Dr_Milker · September 13, 2022, 3:17am

Looks like a baddie in a 1970s kung fu movie.

hansioux · September 13, 2022, 3:20am

I can’t exactly place what is different with those images and actual Brad Pitt. I mean some of them are clearly recognizable as Brad Pitt. Is it just the eyes? It’s messing with my mind.

Dr_Milker · September 13, 2022, 3:23am

I think mostly the eyes, but also nose is wider and nostrils more flared. And obviously hair color.

slawa · September 13, 2022, 3:34am

Posthumanity

Terminator and Robocop on the train

slawa · September 13, 2022, 3:40am

butter-robot-sad

yyy · September 14, 2022, 2:25am

But how can they tell the difference?

@discobot quote

discobot · September 14, 2022, 2:25am

Enjoy the little things, for one day you may look back and realize they were the big things. — Robert Brault

qwert_zuiop · September 15, 2022, 8:02am

qwert_zuiop · September 15, 2022, 8:16am

To get similar results with craiyon, I used randomly generated passwords as an input to craiyon:

hansioux · September 15, 2022, 9:00am

During training most of the model is given an image and text description pair.

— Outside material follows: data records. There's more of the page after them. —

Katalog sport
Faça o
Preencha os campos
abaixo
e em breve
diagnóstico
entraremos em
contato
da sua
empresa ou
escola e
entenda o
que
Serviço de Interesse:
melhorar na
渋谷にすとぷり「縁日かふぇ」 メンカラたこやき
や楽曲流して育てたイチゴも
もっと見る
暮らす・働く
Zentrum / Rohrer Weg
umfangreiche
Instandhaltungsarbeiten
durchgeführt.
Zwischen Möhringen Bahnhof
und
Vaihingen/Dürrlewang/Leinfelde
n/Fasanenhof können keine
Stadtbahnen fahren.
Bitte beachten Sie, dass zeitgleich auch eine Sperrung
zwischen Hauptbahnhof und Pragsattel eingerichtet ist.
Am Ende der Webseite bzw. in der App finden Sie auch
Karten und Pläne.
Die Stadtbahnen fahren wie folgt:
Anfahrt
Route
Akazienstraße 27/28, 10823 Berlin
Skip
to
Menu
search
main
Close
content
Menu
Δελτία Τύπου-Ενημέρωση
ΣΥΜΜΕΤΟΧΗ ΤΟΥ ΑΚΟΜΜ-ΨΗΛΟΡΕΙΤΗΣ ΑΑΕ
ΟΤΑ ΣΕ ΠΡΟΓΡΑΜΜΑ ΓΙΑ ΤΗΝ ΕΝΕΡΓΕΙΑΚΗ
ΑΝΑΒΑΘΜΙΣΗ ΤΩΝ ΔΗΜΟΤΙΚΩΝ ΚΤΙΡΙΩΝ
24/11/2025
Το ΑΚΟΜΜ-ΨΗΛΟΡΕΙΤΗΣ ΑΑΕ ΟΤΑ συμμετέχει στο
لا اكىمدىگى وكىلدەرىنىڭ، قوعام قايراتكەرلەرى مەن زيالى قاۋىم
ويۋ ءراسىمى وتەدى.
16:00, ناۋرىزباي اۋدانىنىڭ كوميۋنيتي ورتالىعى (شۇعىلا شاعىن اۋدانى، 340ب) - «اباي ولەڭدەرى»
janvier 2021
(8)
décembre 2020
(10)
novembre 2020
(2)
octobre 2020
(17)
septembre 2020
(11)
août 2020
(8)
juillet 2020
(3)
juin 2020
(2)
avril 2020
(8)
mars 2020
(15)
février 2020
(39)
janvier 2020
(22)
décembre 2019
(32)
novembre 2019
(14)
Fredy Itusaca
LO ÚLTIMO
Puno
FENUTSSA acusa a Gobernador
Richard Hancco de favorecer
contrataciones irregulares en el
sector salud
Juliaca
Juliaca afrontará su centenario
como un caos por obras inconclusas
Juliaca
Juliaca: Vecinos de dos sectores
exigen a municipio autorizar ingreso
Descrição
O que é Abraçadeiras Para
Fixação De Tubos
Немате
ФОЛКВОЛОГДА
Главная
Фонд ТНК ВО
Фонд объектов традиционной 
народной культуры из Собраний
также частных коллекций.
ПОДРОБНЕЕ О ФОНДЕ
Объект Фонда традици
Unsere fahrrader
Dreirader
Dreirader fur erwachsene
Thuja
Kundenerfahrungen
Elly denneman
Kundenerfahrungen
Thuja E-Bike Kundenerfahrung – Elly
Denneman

The model looks at an text input, converts it to a vector representing this input that supposedly captures the meaning of your text, then it uses that vector to try and generate an image. It will either compare that image with the original image in the input data pair and tweak the model to get it to generate an image as close to the original as possible, or use another model to determine if it is an real image, or one generated by a model.

For the vectors, you can literally enter random numbers and it would still generate an image. That’s essentially what’s happening when you enter a random string.

qwert_zuiop · September 15, 2022, 9:16am

Yes - the question the article raises is basically just how these networks react to “non-traditional” input (e.g. drawing the opposite of something). Although one might expect random images to be created, this is actually not the case.

Craiyon doesn’t seem to be able to handle negation that well “not a flower” will also produce flower pictures. However, I still find it interesting how it reacts to “gibberish” as an input.

hansioux · September 15, 2022, 9:24am

It isn’t random because the model looks at the high dimensional feature vector generated from your text input, and see how close each feature is to the rest of the training data. Since each text would only have one feature vector generated by the model, each image generated by the model, usually with random perturbation added to generate different images, would largely stay on the same theme, since the feature vector is closest in high dimensional space to that theme.

So the feature vector generated from GGfbFFLN4Z obviously corresponds to some type of portrait in high dimensional space, that’s why every image generated with that vector would be some kind of portrait.